La Jeune fille et la mort

L’action a lieu dans un pays indéterminé d’Amérique latine. La démocratie a été établie après une dictature. Nous sommes dans un endroit isolé, un huis-clos comme les affectionne Polanski, dans une maison proche de la mer, loin de tout, pendant un orage qui cause une panne de téléphone et d’électricité. L’avocat Gerardo Escobar vient d’être nommé à la tête d’une commission d’enquête sur les crimes de l’ex-dictature militaire. L’information, qui devait être secrète, a filtré dans la presse, et l’avocat est d’autant plus menacé. Son épouse Paulina, ancienne victime de la torture, vit dans une crainte constante que ravive cette nomination. Elle éteint toute lumière dès qu’elle entend une voiture, et saisit un pistolet. Un lointain voisin raccompagne Gerardo, qui vient de crever sous l’orage. Le conducteur est le Dr Miranda, qui se présente comme un admirateur de Gerardo, dont il vient d’apprendre la promotion. Or Paulina reconnaît en ce Miranda (le nom vient d’un mot latin qui signifie « admirable ») le tortionnaire qui la viola à 14 reprises au son du quatuor de Schubert dont le titre est éponyme du film, et qui était chargé de veiller à ce que les prisonniers ne meurent pas sous la torture. Elle n’a jamais vu le visage de ce tortionnaire, mais dans sa voiture, elle trouve une cassette du quatuor, et elle reconnaît formellement sa voix et son odeur.

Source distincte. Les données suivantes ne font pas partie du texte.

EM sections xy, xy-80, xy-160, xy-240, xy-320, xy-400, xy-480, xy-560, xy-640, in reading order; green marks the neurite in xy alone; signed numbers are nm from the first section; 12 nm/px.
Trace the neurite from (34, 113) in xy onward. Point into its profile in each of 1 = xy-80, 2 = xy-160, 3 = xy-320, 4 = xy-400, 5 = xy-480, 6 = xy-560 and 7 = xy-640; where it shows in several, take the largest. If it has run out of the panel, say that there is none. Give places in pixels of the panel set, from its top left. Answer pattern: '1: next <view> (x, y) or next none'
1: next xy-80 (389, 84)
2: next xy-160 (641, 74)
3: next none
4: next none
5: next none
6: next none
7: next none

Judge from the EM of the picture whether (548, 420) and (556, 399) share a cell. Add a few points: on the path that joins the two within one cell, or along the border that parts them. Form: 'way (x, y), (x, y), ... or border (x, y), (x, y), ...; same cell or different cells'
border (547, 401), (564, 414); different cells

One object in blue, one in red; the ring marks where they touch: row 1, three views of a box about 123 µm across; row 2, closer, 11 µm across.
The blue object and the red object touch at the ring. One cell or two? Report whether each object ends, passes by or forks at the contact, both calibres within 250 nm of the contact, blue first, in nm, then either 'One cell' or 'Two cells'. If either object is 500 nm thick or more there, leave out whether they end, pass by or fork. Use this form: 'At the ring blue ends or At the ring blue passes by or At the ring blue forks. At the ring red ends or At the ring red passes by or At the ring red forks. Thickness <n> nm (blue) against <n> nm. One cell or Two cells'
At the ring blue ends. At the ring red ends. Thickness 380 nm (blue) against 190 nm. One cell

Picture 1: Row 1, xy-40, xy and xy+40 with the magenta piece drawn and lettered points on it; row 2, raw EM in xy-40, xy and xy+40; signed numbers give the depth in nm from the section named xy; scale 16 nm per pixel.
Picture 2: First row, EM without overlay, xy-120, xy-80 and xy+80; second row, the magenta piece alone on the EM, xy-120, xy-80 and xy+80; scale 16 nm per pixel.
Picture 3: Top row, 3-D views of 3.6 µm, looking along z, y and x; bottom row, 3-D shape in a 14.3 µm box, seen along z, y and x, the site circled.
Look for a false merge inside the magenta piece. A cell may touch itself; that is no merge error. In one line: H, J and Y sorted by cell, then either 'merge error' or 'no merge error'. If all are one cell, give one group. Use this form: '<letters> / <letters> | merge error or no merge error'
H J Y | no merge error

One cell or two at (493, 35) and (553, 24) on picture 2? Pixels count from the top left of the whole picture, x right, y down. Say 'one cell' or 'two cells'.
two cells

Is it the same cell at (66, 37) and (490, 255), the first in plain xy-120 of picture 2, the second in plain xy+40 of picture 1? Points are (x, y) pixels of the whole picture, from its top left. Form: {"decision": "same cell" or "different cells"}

Une parodie de procès à huis-clos commence. Sous la menace de l’arme, Paulina exige des aveux complets enregistrés en vidéo, et force son mari à se faire l’avocat du diable (le diable, figure fréquente de la cinématographie de Polanski). Gerardo, d’abord sceptique, croit à une formidable coïncidence amplifiée par la folie de sa femme, mais les indices, tous insignifiants, se tissent en un faisceau concordant. Le type citait Nietzsche, or c’est ce que vient de faire Miranda pendant que Paulina s’est absentée. Miranda se prétend innocent, mais finit par se plier à la scène des aveux lus sous la menace devant une caméra vidéo, à la façon des autocritiques à la soviétique, à la chinoise, ou à la Daech (ou à la polonaise, pays où Polanski a réalisé son premier film). La vidéo noir et blanc fournit une mise en abyme de ce à quoi le cinéma peut servir de pire. Miranda lit le texte préparé par Gerardo, reprenant le récit que Paulina lui a fait. Or il rectifie un détail que celle-ci avait volontairement modifié en le racontant à son mari : les mains étaient liées par des fils électriques et non des cordes.
Le temps presse, et des gardes du corps envoyés par la présidence, sont en chemin. Paulina décide d’exécuter Miranda en l’amenant au bord de la falaise où elle a déjà précipité son véhicule. Il tente une dernière cartouche : un appel à Barcelone où il aurait été interne à la période des faits. Miraculeusement, la personne citée par le docteur répond et fournit l’alibi, mais Paulina a beau jeu de balayer cet alibi trop parfait pour n’être pas prémédité. Alors enfin Miranda, voyant qu’il n’a plus que cette carte à jouer, fait des aveux complets, jusqu’au plaisir qu’il éprouvait à ces viols, séquence en couleurs qui recouvre celle de la vidéo d’aveux. On croit qu’il va être exécuté, mais Paulina exécute ce qu’elle a dit : elle pardonne et délivre son violeur, tandis que son mari est incapable de le pousser dans le vide. Le camérateur, lui – ectoplasme de Polanski – exécute un très beau mouvement en avant, comme s’il plongeait dans le vide à la place du coupable. Une ultime séquence referme le film sur celle du début : Paulina et Gérardo assistent à un concert où est joué le quatuor. Un échange de regards amicaux a lieu entre elle, à l’orchestre, et Miranda, entouré de sa famille, à la corbeille.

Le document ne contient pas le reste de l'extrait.